El eterno lío electoral

A poco más de un mes de celebrarse las elecciones locales y regionales, muchos cuestionamientos se han hecho alrededor de su desempeño para la fecha prevista.

En primer lugar los escándalos. En Cali se protagonizó uno por cuenta de las firmas que sirvieron para impulsar la candidatura de dos personas, Susana Correa y Rodrigo Guerrero, quienes, según una acusación de la Registraduría, las habían obtenido por medio de su falsificación. Luego de dos semanas —en que Correa renunció indignada—, la Dirección del Censo Electoral indicó que Guerrero sí tenía el aval y las firmas requeridas para presentarse.

En Bogotá se viven cosas por el estilo: ya se han puesto en entredicho las candidaturas de Antanas Mockus y Gustavo Petro, por motivo de inhabilidades que algunos han alegado en su contra, ante las que la autoridad competente no ha emitido pronunciamiento (el caso de Petro, sin embargo, parece ser la vuelta en vida de un debate que el Consejo Nacional Electoral ya había cerrado para 2010).

Está, por supuesto, el eterno tema de la seguridad: tanto la indemnidad física de los candidatos, como la de los votantes a la hora de depositar una papeleta, o incluso la del sistema informático, son temas que preocupan a Carlos Ariel Sánchez, registrador nacional del Estado Civil.

A esta realidad, que ya es preocupante, se suman los factores que —muy tristemente— pueden denominarse como los “clásicos”. En su último informe, la Misión de Observación Electoral (MOE) ha revelado unos datos no tan tranquilizadores para el libre ejercicio del voto en las diferentes regiones. A lo que va del año, y hasta finales de agosto, dice el documento, existen 1.243 reportes sobre irregularidades y anomalías electorales. A saber: 162 de violencia política, 700 de anormalidades en la campaña, 194 de intervención en política, 46 de subsidios a candidatos y 141 de relaciones con grupos al margen de la ley.

La pregunta que debe hacerse de cara a estas elecciones en específico es la siguiente: ¿es este un caso particular para el año 2011 o es el reflejo de un patrón sistémico que caracteriza las elecciones locales de este país? Por las cosas que la justicia ha desmantelado recientemente —congresistas, alcaldes o gobernadores implicados en gruesos fraudes electorales— se sabe que estos reportes de anomalías no son una peculiaridad que nos coja por sorpresa este año. El problema es que los organismos de control actúan como si, en efecto, fuera una contingencia inesperada.

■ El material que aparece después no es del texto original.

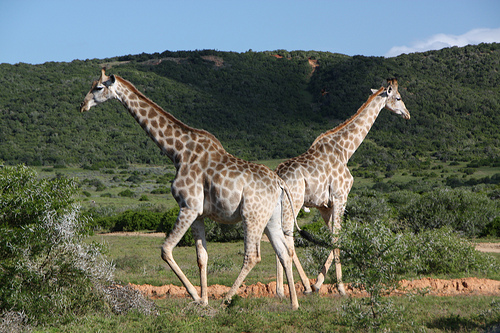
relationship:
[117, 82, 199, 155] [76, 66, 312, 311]
neck on giraffe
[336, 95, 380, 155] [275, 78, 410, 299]
neck on giraffe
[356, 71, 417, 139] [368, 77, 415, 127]
horns on head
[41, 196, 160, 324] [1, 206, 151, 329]
brush in bushes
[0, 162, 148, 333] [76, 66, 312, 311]
brush by giraffe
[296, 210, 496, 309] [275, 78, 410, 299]
bush by giraffe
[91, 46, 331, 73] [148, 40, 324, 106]
clearing on hill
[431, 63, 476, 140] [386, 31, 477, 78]
trees on hillside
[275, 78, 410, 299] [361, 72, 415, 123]
giraffe has head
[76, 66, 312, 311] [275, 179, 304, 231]
giraffe has tail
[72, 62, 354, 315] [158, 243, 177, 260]
giraffe has knee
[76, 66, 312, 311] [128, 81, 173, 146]
giraffe has neck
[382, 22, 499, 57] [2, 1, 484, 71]
clouds in distance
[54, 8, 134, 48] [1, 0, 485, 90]
blue skies in distance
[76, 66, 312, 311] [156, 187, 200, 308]
giraffe has leg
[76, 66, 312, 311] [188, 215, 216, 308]
giraffe has leg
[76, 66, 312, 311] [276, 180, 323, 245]
giraffe has tail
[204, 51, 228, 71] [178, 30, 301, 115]
dirt on mountain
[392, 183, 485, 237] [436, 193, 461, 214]
plant has leaves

No desconocemos los ingentes esfuerzos de todas las entidades por mantener un ambiente tranquilo el día en que se desarrollarán los comicios. Pero no es sólo un asunto de procurar la calma mientras se depositan y cuentan los votos durante 16 horas, sino sobre todo, un factor endémico de la sociedad colombiana que va minando —por el resto del año— la legitimidad de la democracia. De nada sirve salir de la casa tranquilo e ir a votar un día, si previamente se ha hecho todo un esfuerzo de largo tiraje para determinar el destino de ese voto: compras masivas, amenazas de muerte, clientelismo, propaganda conseguida con dinero de la violencia, etcétera.

Es en este panorama sistemático de sabotaje electoral a donde las autoridades deben voltear la vista, abrir los ojos y actuar. No deja de ser importante —por lo inminente— el tema de la seguridad y feliz término de las elecciones que se vienen en octubre. Pero ya es hora de que despertemos frente a lo que se ha vuelto evidente a nuestro ojos: la falta de legitimidad de muchas prácticas democráticas por cuenta, no de la seguridad del día en que se celebran los comicios, sino por el complot que se ha ido gestando sin problemas durante los meses anteriores. Una verdadera democracia representativa, como la nuestra, debe resistirse a eso y aumentar esfuerzos para que no suceda más.